A new player has entered the artificial intelligence arena, and it's causing quite a stir. DeepSeek, a Chinese AI company, has developed a model that rivals, and in some cases surpasses, leading AI models from OpenAI and Meta. This development has sparked significant interest and concern within the American AI industry. Let's delve into what DeepSeek is, what its emergence means for the global AI race, and whether the hype is justified.
Founded just under two years ago by Chinese hedge fund High Flyer, DeepSeek is an AI research lab with ambitions of achieving Artificial General Intelligence (AGI). Based in Hangzhou, the company quickly gained recognition in late 2024 with its open-source releases, notably the large language model "v3". This model outperformed Meta's open-source LLMs and rivaled OpenAI's closed-source GPT4-o.

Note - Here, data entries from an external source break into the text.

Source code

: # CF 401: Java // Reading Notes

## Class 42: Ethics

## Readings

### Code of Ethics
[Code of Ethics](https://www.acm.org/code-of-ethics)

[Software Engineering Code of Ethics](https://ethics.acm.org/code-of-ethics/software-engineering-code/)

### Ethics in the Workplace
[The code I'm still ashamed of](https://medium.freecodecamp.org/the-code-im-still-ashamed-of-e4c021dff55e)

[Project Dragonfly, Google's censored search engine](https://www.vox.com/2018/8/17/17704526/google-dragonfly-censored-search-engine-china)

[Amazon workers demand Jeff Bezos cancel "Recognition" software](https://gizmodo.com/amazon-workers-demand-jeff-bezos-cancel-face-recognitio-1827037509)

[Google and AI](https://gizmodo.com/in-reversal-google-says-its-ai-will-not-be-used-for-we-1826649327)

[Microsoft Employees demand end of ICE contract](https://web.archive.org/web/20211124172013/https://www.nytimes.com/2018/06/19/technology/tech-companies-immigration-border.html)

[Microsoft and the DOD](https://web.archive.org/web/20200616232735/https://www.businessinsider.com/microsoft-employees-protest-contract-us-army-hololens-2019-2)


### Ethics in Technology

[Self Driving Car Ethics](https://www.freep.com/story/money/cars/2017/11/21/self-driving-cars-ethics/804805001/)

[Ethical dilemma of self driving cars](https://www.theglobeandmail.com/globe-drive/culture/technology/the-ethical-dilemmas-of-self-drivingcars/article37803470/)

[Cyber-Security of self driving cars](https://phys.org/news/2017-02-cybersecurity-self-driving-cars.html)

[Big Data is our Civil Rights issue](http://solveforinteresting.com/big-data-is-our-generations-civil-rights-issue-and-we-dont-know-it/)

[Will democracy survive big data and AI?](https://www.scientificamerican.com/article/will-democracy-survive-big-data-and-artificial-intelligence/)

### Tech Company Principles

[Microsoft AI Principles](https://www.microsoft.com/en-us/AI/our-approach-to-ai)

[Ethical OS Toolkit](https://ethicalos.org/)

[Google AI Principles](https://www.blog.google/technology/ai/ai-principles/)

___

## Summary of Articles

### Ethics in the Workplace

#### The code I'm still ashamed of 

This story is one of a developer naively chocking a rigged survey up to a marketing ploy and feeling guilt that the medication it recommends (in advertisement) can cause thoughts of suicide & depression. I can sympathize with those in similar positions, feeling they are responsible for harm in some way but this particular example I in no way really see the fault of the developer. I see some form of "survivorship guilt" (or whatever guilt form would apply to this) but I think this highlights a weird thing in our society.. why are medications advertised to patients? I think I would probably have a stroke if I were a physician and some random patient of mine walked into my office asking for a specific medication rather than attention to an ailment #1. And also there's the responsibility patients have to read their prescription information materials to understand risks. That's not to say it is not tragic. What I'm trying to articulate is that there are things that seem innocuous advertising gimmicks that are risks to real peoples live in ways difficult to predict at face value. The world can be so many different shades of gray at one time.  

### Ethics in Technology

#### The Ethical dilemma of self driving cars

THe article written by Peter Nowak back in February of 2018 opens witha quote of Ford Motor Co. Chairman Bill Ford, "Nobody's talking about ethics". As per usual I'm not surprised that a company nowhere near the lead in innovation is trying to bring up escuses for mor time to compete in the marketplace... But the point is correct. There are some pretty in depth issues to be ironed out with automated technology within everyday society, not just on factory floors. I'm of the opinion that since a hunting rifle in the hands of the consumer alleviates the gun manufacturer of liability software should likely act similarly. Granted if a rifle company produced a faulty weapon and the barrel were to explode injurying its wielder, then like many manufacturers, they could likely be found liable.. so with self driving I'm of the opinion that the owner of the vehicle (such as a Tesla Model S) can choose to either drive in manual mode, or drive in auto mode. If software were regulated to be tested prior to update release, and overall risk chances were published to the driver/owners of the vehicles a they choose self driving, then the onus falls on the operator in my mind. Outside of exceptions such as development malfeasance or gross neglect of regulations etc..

The release of DeepSeek's R1 model has been particularly noteworthy. This model reportedly matched the performance of OpenAI's o1 model in several math and reasoning metrics, despite a significantly lower training cost of approximately $6 million. DeepSeek R1 is also offered to users at a dramatically lower cost than its American counterparts, with access costing about 95% less than OpenAI.
Marc Andreessen, a prominent American venture capitalist, described DeepSeek R1 as "AI's Sputnik moment," drawing a parallel to the Soviet Union's early lead in the space race. This comparison underscores the potential significance of DeepSeek's achievements for U.S. tech supremacy.
The success of DeepSeek raises a critical question: Can Chinese tech firms match or even surpass the technical prowess of their American counterparts while spending considerably less? The implications are far-reaching, particularly as companies like Google, Meta, Microsoft, and Amazon invest heavily in AI infrastructure.
DeepSeek's claims that it trained its models using only 2,000 second-tier Nvidia chips, especially given U.S. sanctions on exporting advanced semiconductors to China, have been met with some skepticism. Scale AI CEO Alexandr Wang suggested that DeepSeek may have access to a much larger number of high-powered Nvidia GPUs (H100s) but cannot disclose this due to export controls.
Despite current restrictions, experts agree that computing power remains a strategic advantage, and the U.S. continues to lead in this respect for the time being.
DeepSeek's progress suggests a reordering of AI power, potentially leading to a future with multiple competing centers of AI excellence. While OpenAI's "o1 Pro" model is still considered the most advanced, DeepSeek's R1 demonstrates that China is closer to the AI frontier than previously believed.
Miles Brundage, a former OpenAI policy staffer, suggests that the U.S. needs a vision for navigating multipolar AI outcomes now that the landscape is quickly changing.
As AI continues to evolve, it's clear that DeepSeek represents a significant development, one that has the potential to reshape the industry and the balance of power in the global AI race.